Season 4 carried a dominating structural issue, one that broke into effect the moment the first episode kicked off, midway through an explanation of the troubled Cinco De Cuatro festivities that landed each character in a heated conflict (and that which possibly killed Lucille 2). Already, things were way too convoluted, and this didn’t exactly peter out over the course of the episodes to come.
Arrested Development never fostered what you’d call a “simple” structure, at least by the standards of traditional comedy television. But, in delivering its story linearly in the first three years, the show managed to avert some of the frustrating hems and haws that came with its chronology-jumping methodology. With so much concentration devoted to understanding what was happening when — only to inevitably be undercut by the reveal that what we thought was happening at any given point was in fact only a façade — we weren’t free to engage blissfully with that which we had come to expect from Arrested Development: anarchic comedy.

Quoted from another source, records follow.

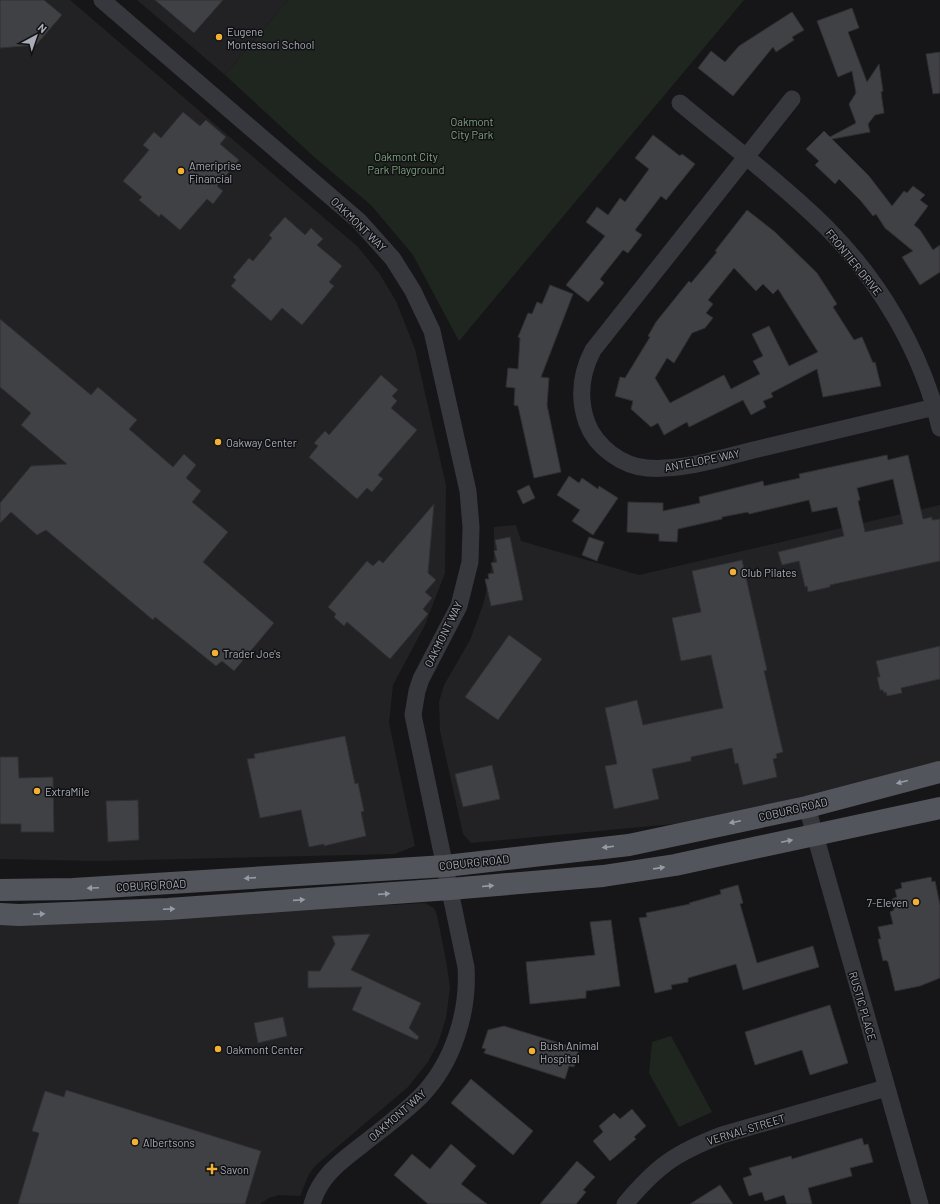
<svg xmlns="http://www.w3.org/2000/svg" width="940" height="1204" font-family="Barlow,sans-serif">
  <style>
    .built { fill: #222225 }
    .green { fill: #1e261f }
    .building { fill: #404145; stroke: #303034; fill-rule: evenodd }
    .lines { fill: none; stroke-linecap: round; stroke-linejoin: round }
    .minor { stroke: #37383d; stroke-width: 17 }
    .major { stroke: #53555c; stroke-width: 22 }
    .oneway { fill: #979ba6 }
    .poi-dot { fill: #f2b134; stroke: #111113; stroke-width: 1.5 }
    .labels { text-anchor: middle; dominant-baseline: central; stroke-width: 3; stroke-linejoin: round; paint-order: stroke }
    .poi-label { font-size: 11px; fill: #a8adb8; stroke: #111113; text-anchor: start }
    .park-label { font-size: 11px; fill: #7fa381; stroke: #111113 }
    .street-label { font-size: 11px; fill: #a8adb8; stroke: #111113 }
  </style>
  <rect width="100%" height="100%" fill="#161618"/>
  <!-- built -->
  <g class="built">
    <path d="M0,0H70L358,247L379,273L396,301L415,349L446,485L445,573L425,625L393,685L389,723L415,846L395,854L99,861L0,859Z"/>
    <path d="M137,0H288L225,75Z"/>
    <path d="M940,505V770L748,817L471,843L463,834L440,731L439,702L444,685L470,640L484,602L494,556V527L516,525L521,541L639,575Z"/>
    <path d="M425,903L434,908L437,915L447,966L450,988L446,1018L438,1043L428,1062L408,1087L316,1165L309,1174L300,1196L279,1195L269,1198L260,1204H0V924L96,922Z"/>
  </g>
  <!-- green -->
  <g class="green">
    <path d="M288,0H744L459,341L413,255L371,205L313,156L225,75Z"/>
    <path d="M671,1036L712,1112L679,1127L649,1073L652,1042Z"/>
  </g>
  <!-- building -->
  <g class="building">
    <path d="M0,0H44L62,15L36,45L0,48Z"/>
    <path d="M155,0H223L194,33Z"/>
    <path d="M852,8L859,28L848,32L867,82L879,64L883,91L881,92L884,113L875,115L868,124L870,132L832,139L869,176L892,206L904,191L907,193L913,186L925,195L920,200L928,206L914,225L920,230L933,250L940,245V272L920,285L902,257L913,251L885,228L876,214L873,216L861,201L839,179L835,184L815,165L819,161L806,149L824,131L830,137L856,123L849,104L856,93L852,71L838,77L817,21Z"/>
    <path d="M792,12L804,30L792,37L794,40L776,52L773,47L733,96L698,68L711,51L725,62L739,46Z"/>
    <path d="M940,52V93L933,94L926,54Z"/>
    <path d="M183,112L200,126L206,120L226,137L220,144L239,160L217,186L223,191L213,204L207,199L180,230L161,214L159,217L139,200L142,197L123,181L149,150L143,145L154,132L161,138Z"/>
    <path d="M653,135L680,156L682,154L695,164L666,200L661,196L635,230L642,235L628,253L623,250L600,279L604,283L588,302L566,285L605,236L586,222L597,207L608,215L620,198L625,202L649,169L635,158Z"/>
    <path d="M747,210L775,232L817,273L837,304L833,307L854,340L862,337L873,363L875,362L881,386L823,397L817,369L771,393L773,397L763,401L766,407L751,415L743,400L689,427L687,422L664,435L658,423L651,427L631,409L633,401L615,396L620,377L625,378L650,337L648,336L656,322L689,281L691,283L717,252L715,251ZM734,268L756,291L763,284L773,294L778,289L818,352L789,366L769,326L752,334L763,356L753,361L760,374L731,389L724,375L670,403L655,378L667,358L674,363L692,333L705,328L713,318L706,313L713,304L708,300Z"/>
    <path d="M285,217L305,235L311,228L323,239L317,245L342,266L329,282L334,286L302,325L282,308L271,321L231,286L236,280L233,277L249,258L253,261L272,238L269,235Z"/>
    <path d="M550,285L573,294L541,377L549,378L547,405L561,472L534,478L518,406L514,405L515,388L506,387L508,368L518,369L520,338L518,337L528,313L532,314L537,302L542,304Z"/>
    <path d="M0,319L91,395L98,387L137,420L129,429L173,467L184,454L196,465L186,478L201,491L192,502L228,532L203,562L274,623L234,671L222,661L216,666L155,617L153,620L46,530L37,535L11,512L0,523V503L31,466L67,464L21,425L31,413L0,387Z"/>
    <path d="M381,375L398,390L392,396L397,401L391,408L417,430L378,475L383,479L372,492L367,488L357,499L309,457L318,446L314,443L325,431L329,435Z"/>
    <path d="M887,455L888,460L908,455L923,519L932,517V520L940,519V561L830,585V587L808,592L807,586L805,587L799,561L782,565L778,552L844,536L837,507L812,512L809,500L749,514L748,512L722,517V519L678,529L677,542L659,541V534L627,532L628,502L663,503V511L700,503L699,497L763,481L764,486L800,478L799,474ZM893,479L903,524L865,532L858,501L860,500L857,488Z"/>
    <path d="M569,476L579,483L582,478L598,489L599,486L618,498L593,535L572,521L580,510L557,495Z"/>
    <path d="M529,485L535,498L523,504L517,491Z"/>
    <path d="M434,504L428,573L436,580L425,592L432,598L423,609L428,614L390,659L347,622L344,626L334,617L336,614L328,607L367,561L373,566L379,560L383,563Z"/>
    <path d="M510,537L523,600L491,606L485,579H489L488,574L494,573L491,563L497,562L494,551L497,550L495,540Z"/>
    <path d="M589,537L604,542L597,561L582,555Z"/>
    <path d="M742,560L767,670L764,671L783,752L776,754L777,758L773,759L777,777L743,785L738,763L735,764L732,748L691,757V761L652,769L659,799L614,809L605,766L617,764L605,708L637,700L643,725L723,708L711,655L681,661L672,618L701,612L692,571Z"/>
    <path d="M509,635L542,659L498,720L465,697Z"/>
    <path d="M940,646V679L901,688L902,693L887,696L886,692L884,693L883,690H880L877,677H880L876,661Z"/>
    <path d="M345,736L355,784L358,783L364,811L361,812L366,836L324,846V844L309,847L301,810L260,818L247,759L255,758L254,754Z"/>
    <path d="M0,757H18L19,778L53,777L54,832H21V824H0Z"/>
    <path d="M492,765L500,799L463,807L455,774Z"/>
    <path d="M138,800L139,840L108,842L106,801Z"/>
    <path d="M931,877L932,882L935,881L940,905V978L920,986L895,991L888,962L886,960L883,961L878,939H881L878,927L893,924L890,912L894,910L892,899L897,897L895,890L902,888L901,883Z"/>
    <path d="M738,885L743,903L740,904L757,963L813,946L819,967L743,990L736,964L688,978V982L671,985L672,989L655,993L639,918L647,917L646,913L690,904L689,903L721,894L720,890Z"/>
    <path d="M611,920L620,986L586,991V998L530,1004L526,962L595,955L590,922Z"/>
    <path d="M370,934L351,970L421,1003L409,1028L419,1037L417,1040L352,1010L362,987L308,988V971H320L335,944L332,936Z"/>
    <path d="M830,1005L848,1063L810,1075L802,1050L755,1065L745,1032Z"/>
    <path d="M283,1017L287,1036L258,1043L254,1023Z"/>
    <path d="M504,1026L579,1049L574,1067L569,1066L565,1079L484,1053L486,1049L482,1048L488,1030Z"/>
    <path d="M471,1079L533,1131L513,1155L451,1103Z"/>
    <path d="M66,1090L261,1151L245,1204H18L39,1133L32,1131L45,1091L64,1097Z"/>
    <path d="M632,1109L646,1126L634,1137L636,1139L610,1161L593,1141L603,1132L599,1126L614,1113L620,1119Z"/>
    <path d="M862,1138L864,1145L868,1144L873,1162L850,1168L852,1176L808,1188L812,1204H787L784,1195L765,1201L762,1192L749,1196L743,1178L752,1175L749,1168L791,1156L792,1159Z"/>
    <path d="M451,1144L476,1166L461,1184L487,1204H428L394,1175L412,1154L430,1169Z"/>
    <path d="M577,1161L595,1177L583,1190L586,1192L576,1204H540Z"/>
    <path d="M720,1185L733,1204H690Z"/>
  </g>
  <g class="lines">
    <!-- minor -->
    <g class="minor">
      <path d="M102,0L359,221L393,259L413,291L432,331L468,491L471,527L470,562L459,606L421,679L417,691L413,715L466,967C469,1012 453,1063 421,1096C403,1114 382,1129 362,1145C340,1162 320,1176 312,1204"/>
      <path d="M792,99L593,350C581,373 578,398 587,423C596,447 622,466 647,468C684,471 723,457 758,449C817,435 876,421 935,407"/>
      <path d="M680,103C728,143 780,182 825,226C880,281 922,352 940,428"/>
      <path d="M807,807L920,1204"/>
      <path d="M625,1204C657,1166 675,1153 722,1135L886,1088"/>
    </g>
    <!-- major -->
    <g class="major">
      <path d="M0,890L73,889L446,866L629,845L807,807L940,772"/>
      <path d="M0,914L19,915L168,909L450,889L603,876L675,865L940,808"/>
    </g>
  </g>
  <!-- one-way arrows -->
  <defs><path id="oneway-solid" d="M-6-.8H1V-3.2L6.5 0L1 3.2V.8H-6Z"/></defs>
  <g class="oneway">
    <use href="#oneway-solid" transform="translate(902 782) rotate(165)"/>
    <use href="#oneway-solid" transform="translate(735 822) rotate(168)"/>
    <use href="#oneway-solid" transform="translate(787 841) rotate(-12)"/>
    <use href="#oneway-solid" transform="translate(608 847) rotate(173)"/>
    <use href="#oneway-solid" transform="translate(659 868) rotate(-8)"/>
    <use href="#oneway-solid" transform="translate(250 878) rotate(176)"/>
    <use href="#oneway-solid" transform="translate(488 886) rotate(-5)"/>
    <use href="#oneway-solid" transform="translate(93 888) rotate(177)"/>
    <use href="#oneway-solid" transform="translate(384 894) rotate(-4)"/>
    <use href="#oneway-solid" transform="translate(299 900) rotate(-4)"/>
    <use href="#oneway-solid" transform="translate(169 909) rotate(-3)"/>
    <use href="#oneway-solid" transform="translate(39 914) rotate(-3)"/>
  </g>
  <!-- markers -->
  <g class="poi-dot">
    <circle cx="219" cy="37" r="4"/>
    <circle cx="181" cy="171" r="4"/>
    <circle cx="218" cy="442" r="4"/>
    <circle cx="733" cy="572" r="4"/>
    <circle cx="215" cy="653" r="4"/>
    <circle cx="37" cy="791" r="4"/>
    <circle cx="916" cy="902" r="4"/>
    <circle cx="218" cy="1049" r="4"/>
    <circle cx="532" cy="1051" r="4"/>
    <circle cx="135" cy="1142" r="4"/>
    <path d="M210 1163h4v4h4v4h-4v4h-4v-4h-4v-4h4z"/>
  </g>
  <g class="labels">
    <!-- poi labels -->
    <g class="poi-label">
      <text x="227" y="31">Eugene<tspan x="227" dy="13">Montessori School</tspan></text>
      <text x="189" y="165">Ameriprise<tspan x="189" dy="13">Financial</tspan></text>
      <text x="226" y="442">Oakway Center</text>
      <text x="741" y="572">Club Pilates</text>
      <text x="223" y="653">Trader Joe's</text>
      <text x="45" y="791">ExtraMile</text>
      <text x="908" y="902" text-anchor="end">7-Eleven</text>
      <text x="540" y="1045">Bush Animal<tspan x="540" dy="13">Hospital</tspan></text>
      <text x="226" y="1049">Oakmont Center</text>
      <text x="143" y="1142">Albertsons</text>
      <text x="220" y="1169">Savon</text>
    </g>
    <!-- park labels -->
    <g class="park-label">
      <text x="472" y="121">Oakmont<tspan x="472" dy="13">City Park</tspan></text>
      <text x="406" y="156">Oakmont City<tspan x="406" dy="13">Park Playground</tspan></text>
    </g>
    <!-- street labels -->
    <g class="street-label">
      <text transform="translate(359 224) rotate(44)">OAKMONT WAY</text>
      <text transform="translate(854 262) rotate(51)">FRONTIER DRIVE</text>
      <text transform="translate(702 460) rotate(-11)">ANTELOPE WAY</text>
      <text transform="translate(443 634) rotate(-64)">OAKMONT WAY</text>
      <text transform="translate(793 809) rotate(-13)">COBURG ROAD</text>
      <text transform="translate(474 862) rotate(-6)">COBURG ROAD</text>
      <text transform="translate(151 885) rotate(-3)">COBURG ROAD</text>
      <text transform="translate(863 1006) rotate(74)">RUSTIC PLACE</text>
      <text transform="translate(397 1115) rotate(-41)">OAKMONT WAY</text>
      <text transform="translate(746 1129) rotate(-17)">VERNAL STREET</text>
    </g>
  </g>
  <!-- north arrow -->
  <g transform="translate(36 36) rotate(40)" stroke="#111113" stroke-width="3" paint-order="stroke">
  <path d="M0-3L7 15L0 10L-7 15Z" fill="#a8adb8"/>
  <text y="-6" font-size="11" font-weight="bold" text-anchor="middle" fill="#a8adb8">N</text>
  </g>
</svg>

Yes, although the show built its madcap reputation on the twists and turns of an early Jack Lemmon farce, its upping of the ante in these areas actually yielded counterproductive results. So invested was Arrested Development’s fourth season in being multitiered with zaniness that it lost the emphatic flavor of its old organic lunacy. No longer was it rhythmic poetry; it became only impressive math.
As conflicting shooting schedules are a tough thing to overcome, we might yet have another season of disparate Michael, Lindsay, George, and Maeby scenes — something to lament, for sure. But if Hurwitz and his team can remember one simple rule, the splitting of the Bluths might not read as such a treacherous idea: keep it simple. Go back to the basics of what made Arrested Development funny. We don’t want to hop from one slice of one character’s story to another, only allowed to put them together at the season’s end. We want to watch these characters get themselves into, out of, and back into messes organically — from beginning to end. The Bluths are strange, interesting, and complicated enough as is; we don’t need mess with structure to make them so. In fact, it doesn't work out as well when we do.